+++ TEXTE FOURNI +++

C. Conclusions du comité

C. Conclusions du comité
  1. 148. Le comité prend note des informations et observations fournies par le gouvernement sur ces deux plaintes. Il note en particulier les assurances données par le gouvernement en ce qui concerne la liberté d'opinion et d'expression, le droit à une bonne administration de la justice, le droit des travailleurs de constituer des syndicats sans autorisation préalable ainsi que les garanties du droit de grève et du droit à la liberté du travail.
  2. 149. Le comité doit néanmoins regretter que le gouvernement n'ait pas répondu, de manière détaillée, à toutes les demandes qu'il avait formulées dans ses conclusions précédentes et qu'il se soit contenté de réitérer ses déclarations générales antérieures concernant l'exercice sans entrave de la liberté d'expression et d'opinion dont jouissent les citoyens au Maroc ainsi que sur les garanties des droits de l'homme dans les procédures judiciaires.

+++

## CONSIGNES
a: D'après le texte sur les conclusions du comité, qu'est-ce que le comité regrette que le gouvernement n'ait pas fait ?
b: Reprenez le passage du texte sur les conclusions du comité qui commence par « 2. 149. Le comité » et va jusqu'à « les procédures judiciaires. », en substituant « requêtes » à « demandes ».
c: Rédigez la suite du texte sur les conclusions du comité, à partir de sa dernière phrase.

+++ DONNÉES FOURNIES +++

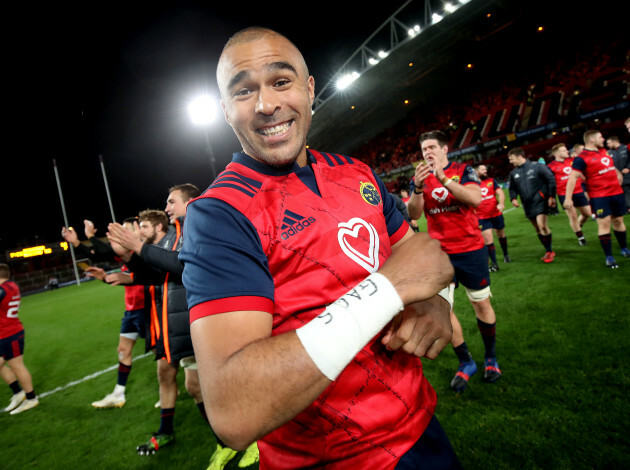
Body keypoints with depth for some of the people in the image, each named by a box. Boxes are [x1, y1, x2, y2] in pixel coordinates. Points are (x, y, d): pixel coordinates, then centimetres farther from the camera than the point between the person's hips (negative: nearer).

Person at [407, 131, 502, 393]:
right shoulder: (420, 179, 5)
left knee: (481, 303, 9)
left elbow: (476, 199, -20)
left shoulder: (463, 171, -1)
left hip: (471, 249, -1)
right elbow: (414, 214, -8)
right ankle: (466, 363, 17)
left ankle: (491, 358, 31)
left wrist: (444, 179, -27)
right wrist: (418, 188, -24)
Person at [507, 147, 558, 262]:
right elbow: (512, 188, 15)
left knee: (542, 225, -16)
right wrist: (513, 198, -4)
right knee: (538, 228, 10)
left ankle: (549, 251, 1)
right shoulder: (513, 173, 6)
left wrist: (551, 196, -7)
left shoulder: (537, 166, -8)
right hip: (527, 205, 6)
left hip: (540, 200, -5)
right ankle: (549, 251, 24)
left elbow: (551, 180, -4)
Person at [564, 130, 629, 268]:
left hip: (616, 192, 7)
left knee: (618, 220, 15)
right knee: (604, 223, -9)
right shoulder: (581, 158, -14)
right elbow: (572, 177, -21)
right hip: (599, 196, -7)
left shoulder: (603, 151, 12)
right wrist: (568, 198, -27)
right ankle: (608, 257, -1)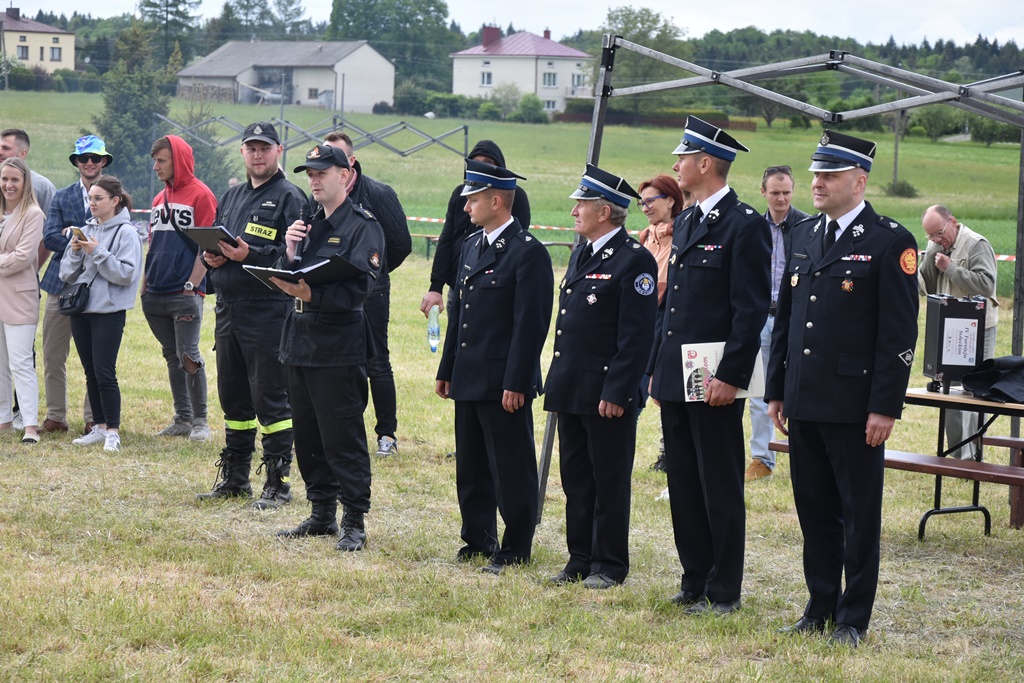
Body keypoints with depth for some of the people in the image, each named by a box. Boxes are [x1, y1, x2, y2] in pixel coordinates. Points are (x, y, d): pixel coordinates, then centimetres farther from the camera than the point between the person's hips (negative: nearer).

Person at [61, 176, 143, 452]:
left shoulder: (126, 233, -7)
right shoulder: (85, 230, 10)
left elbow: (126, 273, -16)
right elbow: (67, 274, 10)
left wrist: (98, 253, -19)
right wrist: (75, 252, -7)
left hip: (109, 311, -6)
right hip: (81, 309, 6)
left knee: (104, 373, -8)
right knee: (91, 373, 11)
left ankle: (113, 431, 0)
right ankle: (100, 427, 19)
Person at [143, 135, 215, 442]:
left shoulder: (200, 195, -6)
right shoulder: (159, 198, 16)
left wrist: (192, 285, -15)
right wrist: (145, 285, 12)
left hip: (185, 294, -7)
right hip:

+++

## CORRIGÉ
a: Répondre de manière détaillée à toutes les demandes que le comité avait formulées dans ses conclusions précédentes.

b:
2. 149. Le comité doit néanmoins regretter que le gouvernement n'ait pas répondu, de manière détaillée, à toutes les requêtes qu'il avait formulées dans ses conclusions précédentes et qu'il se soit contenté de réitérer ses déclarations générales antérieures concernant l'exercice sans entrave de la liberté d'expression et d'opinion dont jouissent les citoyens au Maroc ainsi que sur les garanties des droits de l'homme dans les procédures judiciaires.

c:
  3. 150. Plus précisément au sujet de la condamnation de M. Noubir El Amaoui, le comité regrette que le gouvernement n'ait pas fourni d'indications sur la nature diffamatoire des propos tenus par le secrétaire général de la CDT. Notant que l'intéressé a été libéré par mesure de grâce avant l'expiration de sa peine, le comité insiste néanmoins auprès du gouvernement sur le fait que le droit d'exprimer des opinions par voie de presse ou autrement est un des éléments essentiels des droits syndicaux. (Voir Recueil de décisions et de principes du Comité de la liberté syndicale, troisième édition, 1985, paragr. 172.) Le comité rappelle à cet égard que la Conférence internationale du Travail a signalé dans sa résolution de 1970 concernant les droits syndicaux et leurs relations avec les libertés civiles que la liberté d'opinion et d'expression, et en particulier le droit de ne pas être inquiété pour ses opinions et celui de chercher, de recevoir et de répandre, sans considération de frontières, les informations et les idées par quelque moyen d'expression que ce soit, constituent des libertés civiles qui sont essentielles à l'exercice normal des droits syndicaux. (Voir Recueil, op. cit., paragr. 74.)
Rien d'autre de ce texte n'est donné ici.